▸ Work order
Each line from the one containing "NIFTY Midcap 100" through the final line of the records is to be repeated exactly, with no additions.

──────── Available records

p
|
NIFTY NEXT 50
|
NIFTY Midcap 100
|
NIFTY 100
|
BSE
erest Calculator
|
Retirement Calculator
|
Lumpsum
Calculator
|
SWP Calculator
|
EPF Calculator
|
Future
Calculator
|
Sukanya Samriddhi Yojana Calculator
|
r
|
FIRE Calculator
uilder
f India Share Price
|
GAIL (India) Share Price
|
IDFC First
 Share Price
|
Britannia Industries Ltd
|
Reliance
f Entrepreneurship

────────────────

▸ Completed task
NIFTY Midcap 100
|
NIFTY 100
|
BSE
erest Calculator
|
Retirement Calculator
|
Lumpsum
Calculator
|
SWP Calculator
|
EPF Calculator
|
Future
Calculator
|
Sukanya Samriddhi Yojana Calculator
|
r
|
FIRE Calculator
uilder
f India Share Price
|
GAIL (India) Share Price
|
IDFC First
 Share Price
|
Britannia Industries Ltd
|
Reliance
f Entrepreneurship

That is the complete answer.